TASK DETAILS » Among the records, find the lines that hold the string "Ankh" and return them.

Saved data entries »
________________________

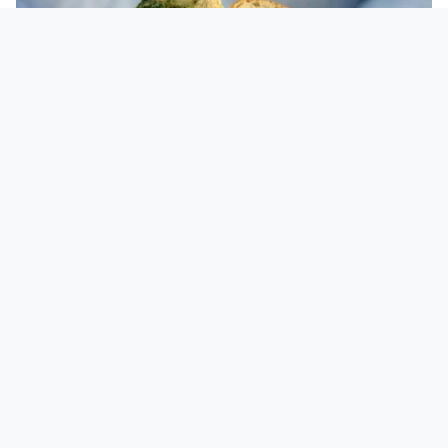
Non so a voi, ma a me, solo parlandone, è
aumentata la salivazione. Resistete fino a
domani, però, quando pubblicheremo la
ricetta perfetta del Trapizzino fatto in casa.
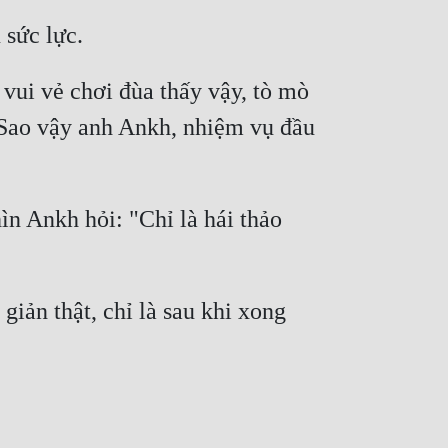
ui vẻ chơi đùa thấy vậy, tò mò 
 "Sao vậy anh Ankh, nhiệm vụ đầu 
n Ankh hỏi: "Chỉ là hái thảo 
iản thật, chỉ là sau khi xong 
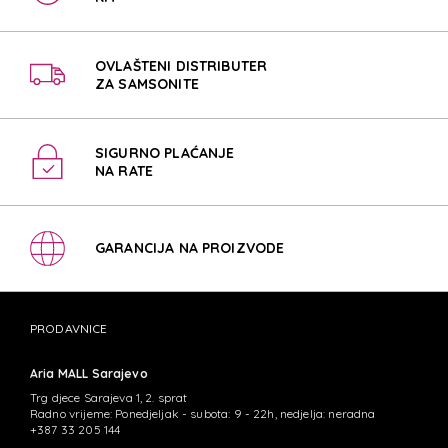
OVLAŠTENI DISTRIBUTER
ZA SAMSONITE
SIGURNO PLAĆANJE
NA RATE
GARANCIJA NA PROIZVODE
PRODAVNICE
Aria MALL Sarajevo
Trg djece Sarajeva 1, 2. sprat
Radno vrijeme: Ponedjeljak - subota: 9 - 22h, nedjelja: neradna
+387 33 205 144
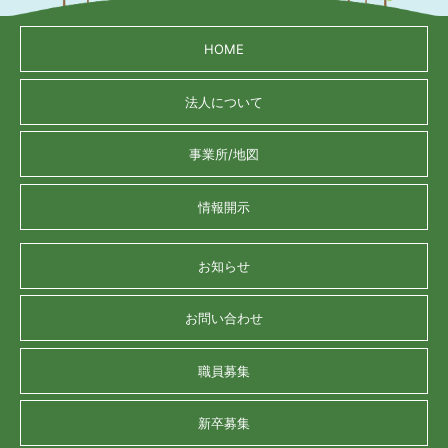
HOME
法人について
事業所/地図
情報開示
お知らせ
お問い合わせ
職員募集
新卒募集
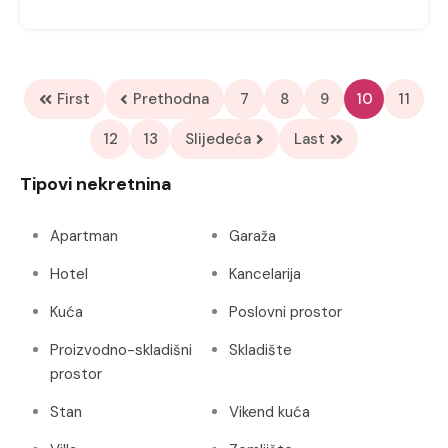
First
Prethodna
7
8
9
10
11
12
13
Slijedeća
Last
Tipovi nekretnina
Apartman
Garaža
Hotel
Kancelarija
Kuća
Poslovni prostor
Proizvodno-skladišni
Skladište
prostor
Stan
Vikend kuća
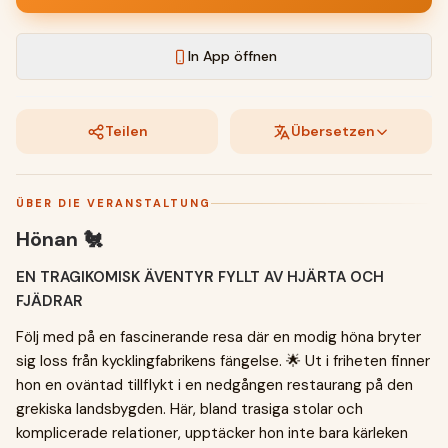
In App öffnen
Teilen
Übersetzen
ÜBER DIE VERANSTALTUNG
Hönan 🐔
EN TRAGIKOMISK ÄVENTYR FYLLT AV HJÄRTA OCH
FJÄDRAR
Följ med på en fascinerande resa där en modig höna bryter
sig loss från kycklingfabrikens fängelse. 🌟 Ut i friheten finner
hon en oväntad tillflykt i en nedgången restaurang på den
grekiska landsbygden. Här, bland trasiga stolar och
komplicerade relationer, upptäcker hon inte bara kärleken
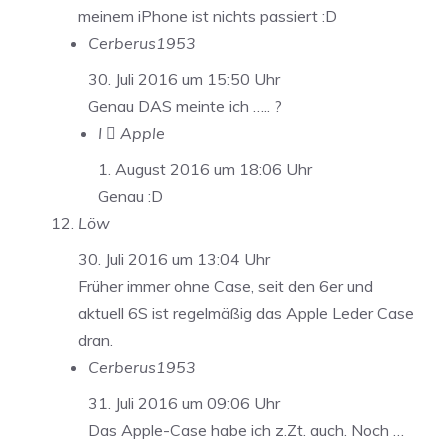
meinem iPhone ist nichts passiert :D
Cerberus1953
30. Juli 2016 um 15:50 Uhr
Genau DAS meinte ich ….. ?
I  Apple
1. August 2016 um 18:06 Uhr
Genau :D
Löw
30. Juli 2016 um 13:04 Uhr
Früher immer ohne Case, seit den 6er und
aktuell 6S ist regelmäßig das Apple Leder Case
dran.
Cerberus1953
31. Juli 2016 um 09:06 Uhr
Das Apple-Case habe ich z.Zt. auch. Noch …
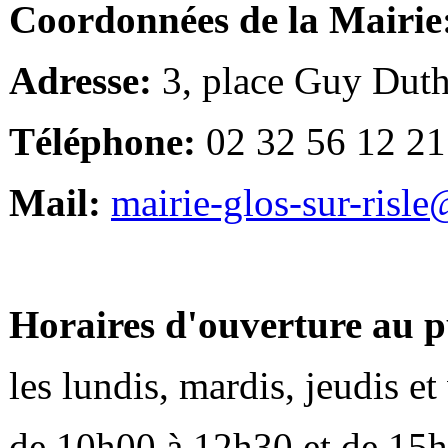
Coordonnées de la Mairie
Adresse:
3, place Guy Duth
Téléphone:
02 32 56 12 21
Mail:
mairie-glos-sur-risl
Horaires d'ouverture au p
les lundis, mardis, jeudis e
de 10h00 à 12h30 et de 15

________________________

SOLUTION TO THIS EXERCISE »
 "Sao vậy anh Ankh, nhiệm vụ đầu 
n Ankh hỏi: "Chỉ là hái thảo 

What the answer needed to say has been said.